For the majority of my life Valentine’s Day was nothing more than a reminder that I didn’t have a significant other to buy flowers and take out to dinner. I didn’t mind that much but it is nice to know I’ll never have to spend another Valentine’s Day alone.
Other than the reminder of my singleness, when I was in high school Valentine’s Day also meant the beginning of our sex series at youth group. All four years while I was in high school, February meant that instead of talking about Jesus and his parables we would talk about sex and its consequences.
Now that I’m a youth pastor I know the importance of talking about sex with our students. We don’t always have our sex series in February but it is coming up.
Talking about sex with students is vitally important. The choices students make when it comes to sex can have a tremendous impact on the rest of their lives. And, it’s my hope, that our students will follow God’s plan and intentions when it comes to sex.
When I was in high school the conversation really boiled down to being told not to have sex until marriage because God says so. I really like rules so being told that sex is for marriage worked for me. I was committed to not having sex until I married. It also wasn’t that difficult to wait because there wasn’t a long line of ladies waiting to make a man out of my Magic-playing self.
Looking at our students today, though, simply telling them not to have sex before they’re married isn’t that effective. It wasn’t that effective with a lot of my friends and I know students today need more than that.

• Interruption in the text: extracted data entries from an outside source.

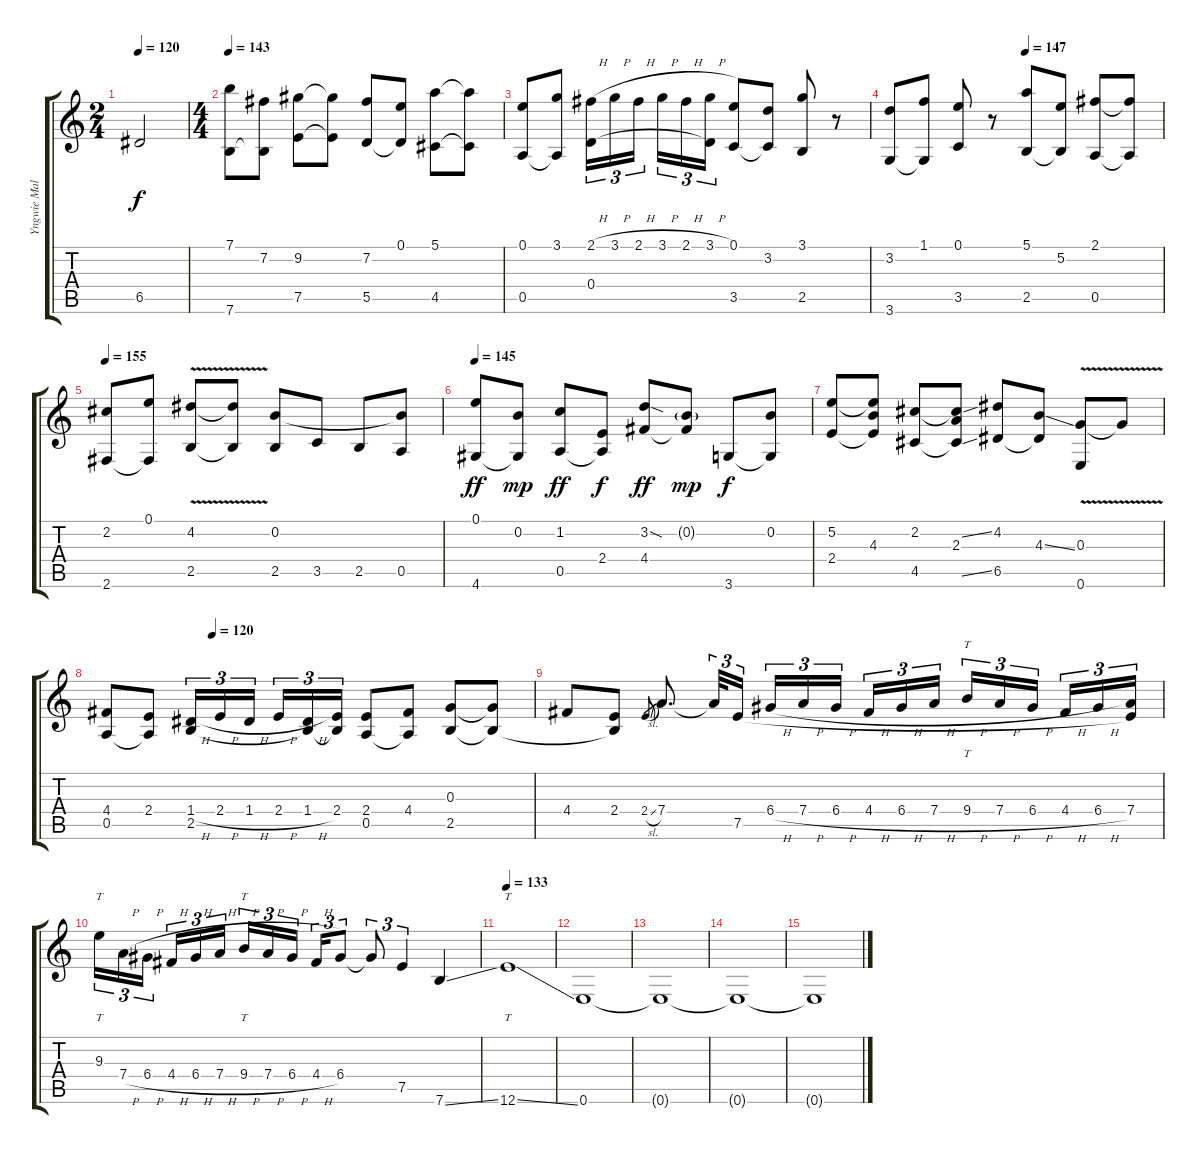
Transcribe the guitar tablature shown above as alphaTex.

\track ("Yngwie Malmsteen" "Yngwie Mal") {instrument electricguitarclean}
\staff {score tabs}
\tuning (E4 B3 G3 D3 A2 E2) {hide}
\ts (2 4)
\tempo 120
\clef g2
\ks c
6.5{t}.2{dy f} |
\ts (4 4)
\tempo 143
(7.1 7.6).8 (7.2 7.6{t}).8 (9.2 7.5).8 (9.2{t} 7.5{t}).8 (7.2 5.5).8 (0.1 5.5{t}).8 (5.1 4.5).8 (5.1{t} 4.5{t}).8 |
(0.1 0.5).8 (3.1 0.5{t}).8 (2.1{h} 0.4).16{tu (3 2)} 3.1{h}.16{tu (3 2)} 2.1{h}.16{tu (3 2) beam splitsecondary} 3.1{h}.16{tu (3 2)} 2.1{h}.16{tu (3 2)} (3.1{h} 0.4{t}).16{tu (3 2)} (0.1 3.5).8 (3.2 3.5{t}).8 (3.1 2.5).8 r.8 |
\tempo (147 0.5)
(3.2 3.6).8 (1.1 3.6{t}).8 (0.1 3.5).8 r.8 (5.1 2.5).8 (5.2 2.5{t}).8 (2.1 0.5).8 (2.1{t} 0.5{t}).8 |
\tempo 155
(2.2 2.6).8 (0.1 2.6{t}).8 (4.2{v} 2.5).8 (4.2{t} 2.5{t}).8 (0.2 2.5).8 3.5.8 2.5.8 (0.2{t} 0.5).8 |
\tempo 145
(0.1 4.6).8{dy ff} (0.2 4.6{t}).8{dy mp} (1.2 0.5).8{dy ff} (2.4 0.5{t}).8{dy f} (3.2{sod} 4.4).8{dy ff} (0.2{g} 4.4{t}).8{dy mp} 3.6.8{dy f} (0.2 3.6{t}).8 |
(5.2 2.4).8 (5.2{t} 4.3 2.4{t}).8 (2.2 4.5).8 (2.2{ss t} 2.3 4.5{ss t}).8 (4.2 6.5).8 (4.3{ss} 6.5{t}).8 (0.3{v} 0.6).8 0.3{t}.8 |
\tempo (120 0.25)
(4.4 0.5).8 (2.4 0.5{t}).8 (1.4{h} 2.5).16{tu (3 2)} 2.4{h}.16{tu (3 2)} 1.4{h}.16{tu (3 2) beam splitsecondary} 2.4{h}.16{tu (3 2)} (1.4{h} 2.5{t}).16{tu (3 2)} (2.4 2.5{t}).16{tu (3 2)} (2.4 0.5).8 (4.4 0.5{t}).8 (0.3 2.5).8 (0.3{t} 2.5{t}).8 |
4.4.8 (2.4 2.5{t}).8 2.4{sl}.8{gr} 7.4.8{d} 7.4{t}.32{tu (3 2)} 7.5.16{tu (3 2)} 6.4{h}.16{tu (3 2)} 7.4{h}.16{tu (3 2)} 6.4{h}.16{tu (3 2) beam splitsecondary} 4.4{h}.16{tu (3 2)} 6.4{h}.16{tu (3 2)} 7.4{h}.16{tu (3 2)} 9.4{h}.16{tt tu (3 2)} 7.4{h}.16{tu (3 2)} 6.4{h}.16{tu (3 2) beam splitsecondary} 4.4{h}.16{tu (3 2)} 6.4{h}.16{tu (3 2)} (7.4 7.5{t}).16{tu (3 2)} |
9.3.16{tt tu (3 2)} 7.4{h}.16{tu (3 2)} 6.4{h}.16{tu (3 2) beam splitsecondary} 4.4{h}.16{tu (3 2)} 6.4{h}.16{tu (3 2)} 7.4{h}.16{tu (3 2)} 9.4{h}.16{tt tu (3 2)} 7.4{h}.16{tu (3 2)} 6.4{h}.16{tu (3 2) beam splitsecondary} 4.4{h}.16{tu (3 2)} 6.4.8{tu (3 2)} 6.4{t}.8{tu (3 2)} 7.5.4{tu (3 2)} 7.6{ss}.4 |
\tempo 133
12.6{ss}.1{tt} |
0.6.1 |
0.6{t}.1 |
0.6{t}.1 |
0.6{t}.1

Sex as God intended it is an amazing part of life. It takes a larger vision of sex and marriage to understand that. Even now that I’m married, I still find it important to hold onto that larger vision of sex and marriage. And, for our students, it’s important to communicate that vision clearly.
Sometimes I wish our students were all content to play Magic and watch Star Trek instead of pursuing romantic relationships. I wasn’t content with those things but they were forced upon me and I turned out all right.
The reality is, though, we all need to continually think about God’s design and intention for sex and marriage. Because whatever state of life in which we find ourselves, having a larger, God-centered vision of sex will help us better live the lives to which we’re called.
What helps you maintain a larger, God-centered vision of sex and marriage?